The cause of the persistent coexistence of phages and bacteria in the intestinal tract. ① The distribution of bacteriophages and bacteria is spatially heterogeneous. There are no phages in the intestinal villi, few phages in the intestinal mucosa, and a large number of phages in the intestinal lumen. The phage density in the intestinal tract presents a mucosal-lumenal gradient, providing a place for bacteria to avoid phage attack. ② The specific interaction between phages and bacteria, the competition between defense and anti-defense systems, and the way in which genes are shared to form new mutations or new species promote coevolution.

Figure 4.

Intestinal phages induce the development of diseases by regulating and increasing the release of bacterial exotoxins, regulating bacterial community metabolism, and initiating immune responses. Changes in intestinal phages, bacteria and their metabolites through fecal microbiota transfer may help alleviate diseases.

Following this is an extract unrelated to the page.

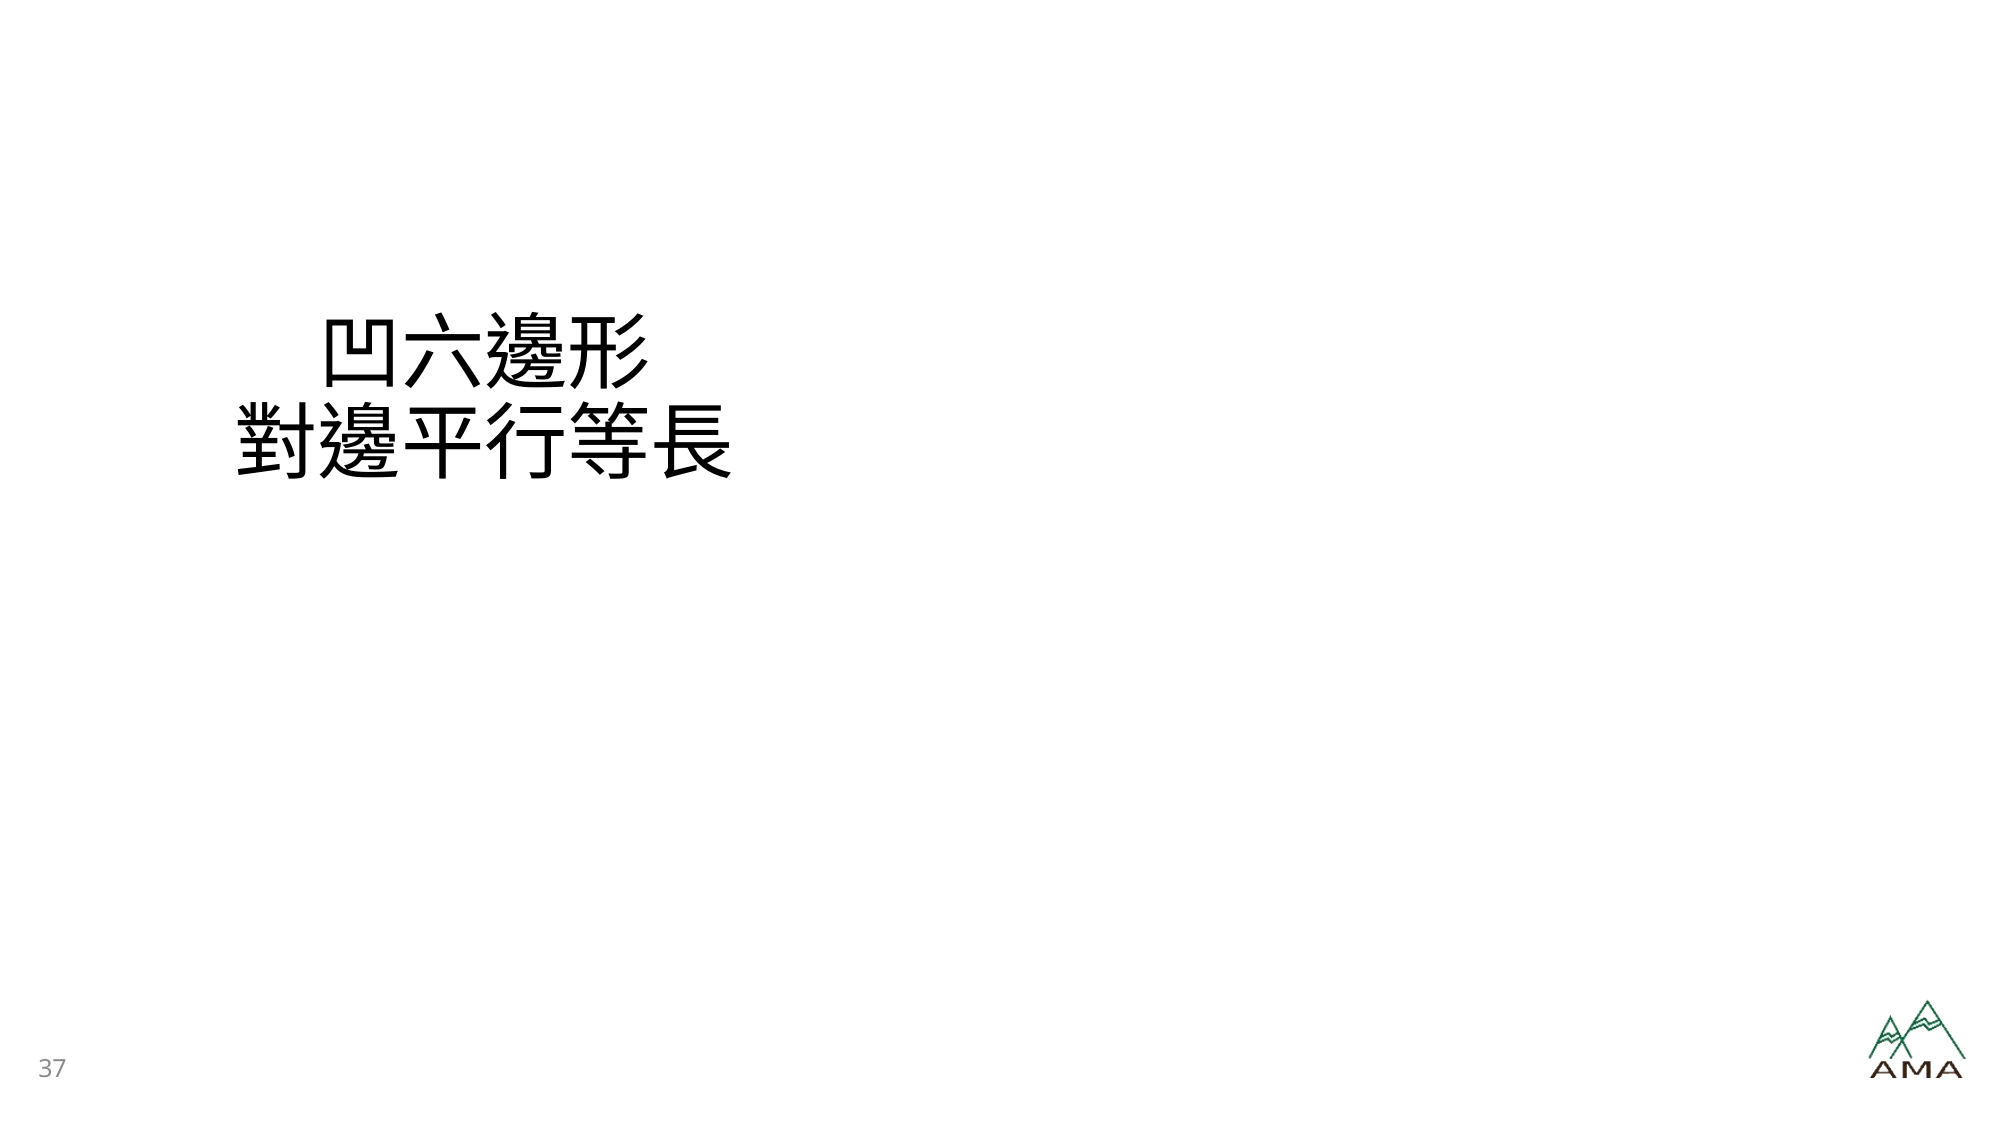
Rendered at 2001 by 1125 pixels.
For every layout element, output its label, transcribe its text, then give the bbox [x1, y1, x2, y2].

Changes in bacterial metabolites closely related to disease may be able to be used as markers for disease surveillance.

Figure 5.

Application of phage in the treatment of intestinal diseases. ① Using the nature of phage, a phage cocktail is made to target bacterial infection. ② The structure of phages can be modified by switching phage modules or by applying CRISPR gene editing technology to change the intestinal bacterial host or enhance its antagonism to the intestinal bacterial host. ③ Preparation of phage display vaccines and phage DNA vaccines to enhance specific immune responses. ④Using phage to treat specific intestinal or other bacteria with targeted delivery of disease treatment drugs. For example, glucan nanoparticles are covalently linked to azide-modified phages, polyethylene glycol capsid-modified phages, phage-liposome complexes and other anti-colorectal cancer drugs.